** Data records follows **

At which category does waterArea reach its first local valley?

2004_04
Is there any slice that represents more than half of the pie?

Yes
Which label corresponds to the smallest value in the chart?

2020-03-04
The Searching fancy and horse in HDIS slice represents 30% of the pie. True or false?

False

** End of Data records **
** Data records follows **

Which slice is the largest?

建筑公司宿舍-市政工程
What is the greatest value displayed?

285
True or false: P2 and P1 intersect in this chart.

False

** End of Data records **
** Data records follows **

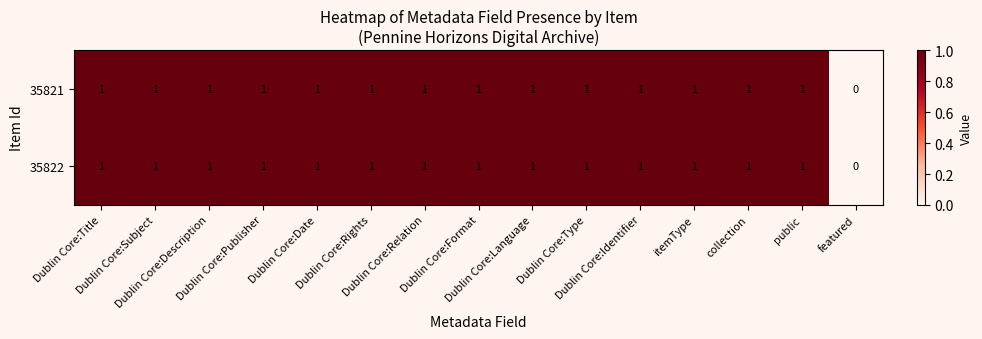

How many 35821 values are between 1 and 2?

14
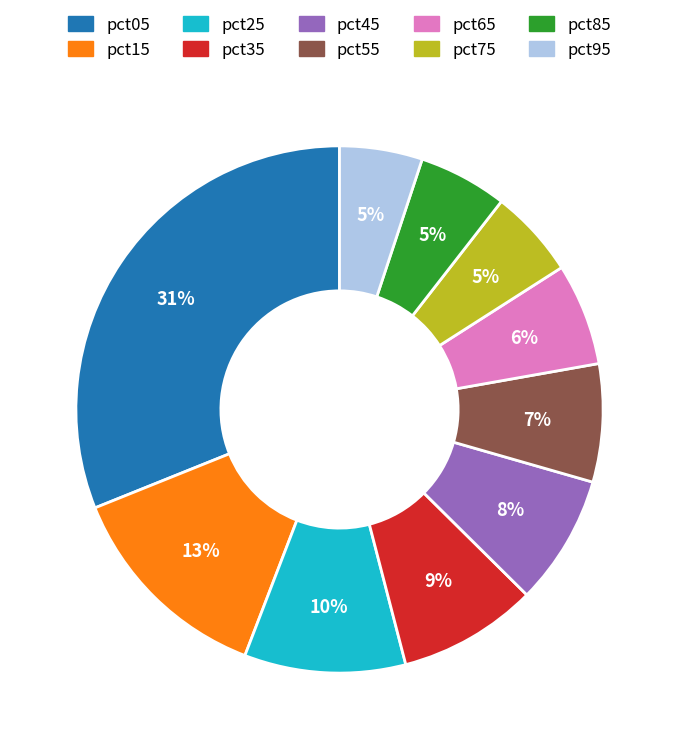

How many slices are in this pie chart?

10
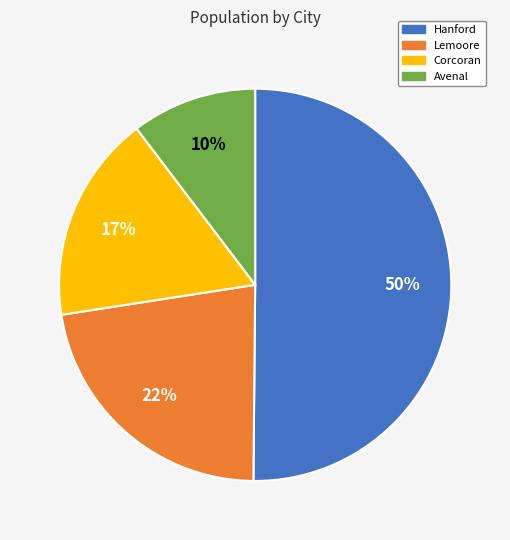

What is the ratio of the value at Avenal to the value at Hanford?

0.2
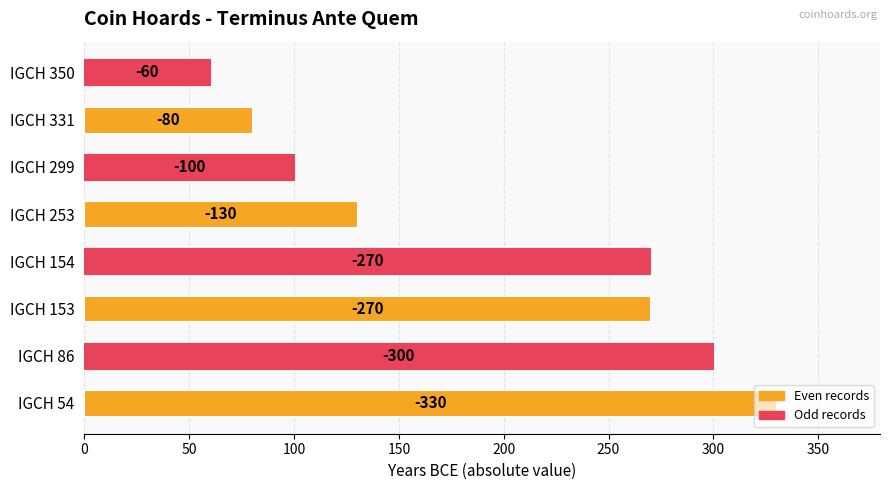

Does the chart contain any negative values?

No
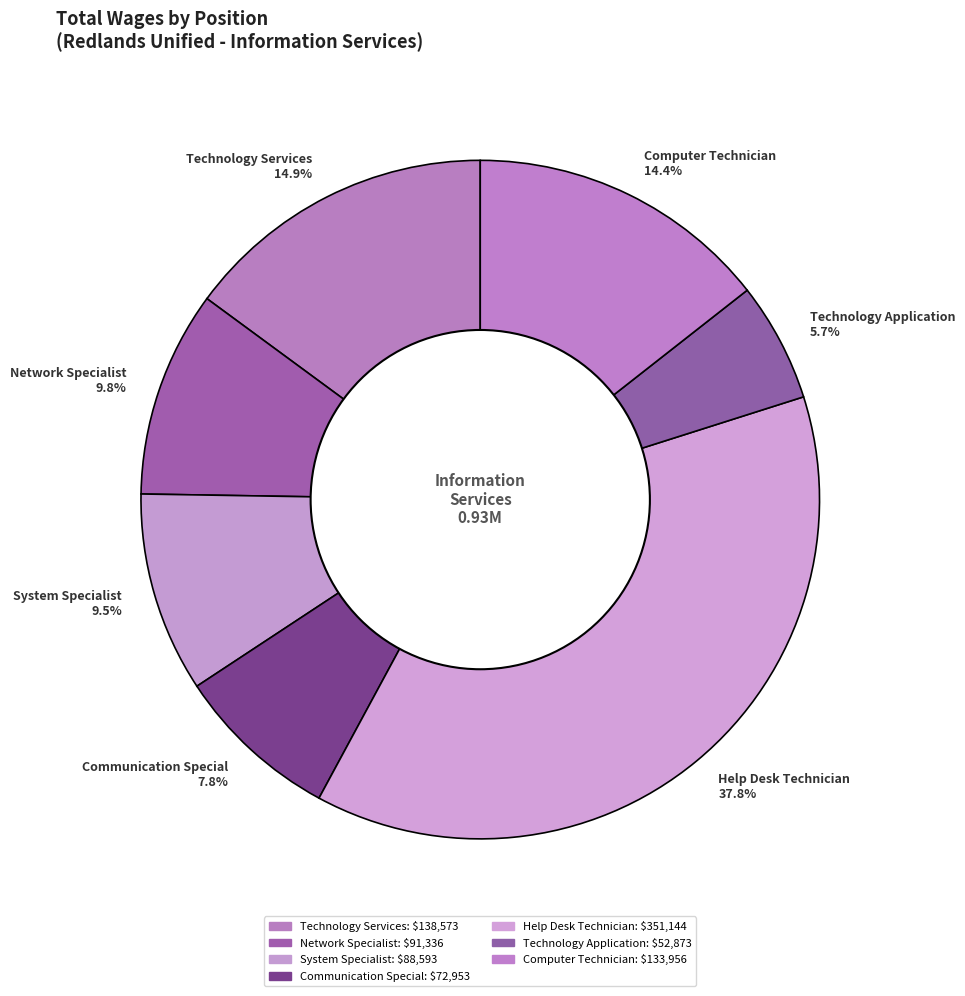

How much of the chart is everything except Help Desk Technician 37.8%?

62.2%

** End of Data records **

Requirement: Please quote, word for word, the lines in the entries above, starting with the line that contains "建筑公司宿舍-市政工程" and continuing through the line that contains "True or false: P2", including both of those lines.

Completed task:
建筑公司宿舍-市政工程
What is the greatest value displayed?

285
True or false: P2 and P1 intersect in this chart.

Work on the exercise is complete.